_EXERCISE AIM_. Edit the material below so that every "common name" becomes "vernacular name", keeping all other text unchanged.

— Begin AVAILABLE DATA —

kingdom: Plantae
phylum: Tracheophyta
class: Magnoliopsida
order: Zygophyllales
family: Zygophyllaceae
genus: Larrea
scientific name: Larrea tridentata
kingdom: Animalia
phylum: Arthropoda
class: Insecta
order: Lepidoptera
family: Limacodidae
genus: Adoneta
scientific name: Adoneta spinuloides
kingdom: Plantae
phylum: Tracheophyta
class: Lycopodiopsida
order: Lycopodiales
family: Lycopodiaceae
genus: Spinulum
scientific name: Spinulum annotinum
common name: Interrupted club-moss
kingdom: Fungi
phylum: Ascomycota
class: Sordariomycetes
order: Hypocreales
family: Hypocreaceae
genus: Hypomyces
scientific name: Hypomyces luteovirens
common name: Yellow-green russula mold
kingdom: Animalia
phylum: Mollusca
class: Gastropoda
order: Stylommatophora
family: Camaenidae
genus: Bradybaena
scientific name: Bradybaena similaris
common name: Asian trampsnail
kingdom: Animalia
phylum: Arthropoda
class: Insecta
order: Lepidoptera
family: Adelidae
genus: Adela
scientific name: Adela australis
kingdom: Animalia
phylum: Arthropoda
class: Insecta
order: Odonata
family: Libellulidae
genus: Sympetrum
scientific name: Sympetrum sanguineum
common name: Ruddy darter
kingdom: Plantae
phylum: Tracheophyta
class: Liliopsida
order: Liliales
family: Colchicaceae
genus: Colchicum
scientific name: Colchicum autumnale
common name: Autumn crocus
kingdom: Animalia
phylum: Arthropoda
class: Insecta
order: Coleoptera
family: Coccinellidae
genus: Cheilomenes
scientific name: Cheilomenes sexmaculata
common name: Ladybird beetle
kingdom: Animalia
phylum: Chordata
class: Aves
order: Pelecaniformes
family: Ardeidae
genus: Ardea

— End AVAILABLE DATA —

_COMPLETED EXERCISE_.
kingdom: Plantae
phylum: Tracheophyta
class: Magnoliopsida
order: Zygophyllales
family: Zygophyllaceae
genus: Larrea
scientific name: Larrea tridentata
kingdom: Animalia
phylum: Arthropoda
class: Insecta
order: Lepidoptera
family: Limacodidae
genus: Adoneta
scientific name: Adoneta spinuloides
kingdom: Plantae
phylum: Tracheophyta
class: Lycopodiopsida
order: Lycopodiales
family: Lycopodiaceae
genus: Spinulum
scientific name: Spinulum annotinum
vernacular name: Interrupted club-moss
kingdom: Fungi
phylum: Ascomycota
class: Sordariomycetes
order: Hypocreales
family: Hypocreaceae
genus: Hypomyces
scientific name: Hypomyces luteovirens
vernacular name: Yellow-green russula mold
kingdom: Animalia
phylum: Mollusca
class: Gastropoda
order: Stylommatophora
family: Camaenidae
genus: Bradybaena
scientific name: Bradybaena similaris
vernacular name: Asian trampsnail
kingdom: Animalia
phylum: Arthropoda
class: Insecta
order: Lepidoptera
family: Adelidae
genus: Adela
scientific name: Adela australis
kingdom: Animalia
phylum: Arthropoda
class: Insecta
order: Odonata
family: Libellulidae
genus: Sympetrum
scientific name: Sympetrum sanguineum
vernacular name: Ruddy darter
kingdom: Plantae
phylum: Tracheophyta
class: Liliopsida
order: Liliales
family: Colchicaceae
genus: Colchicum
scientific name: Colchicum autumnale
vernacular name: Autumn crocus
kingdom: Animalia
phylum: Arthropoda
class: Insecta
order: Coleoptera
family: Coccinellidae
genus: Cheilomenes
scientific name: Cheilomenes sexmaculata
vernacular name: Ladybird beetle
kingdom: Animalia
phylum: Chordata
class: Aves
order: Pelecaniformes
family: Ardeidae
genus: Ardea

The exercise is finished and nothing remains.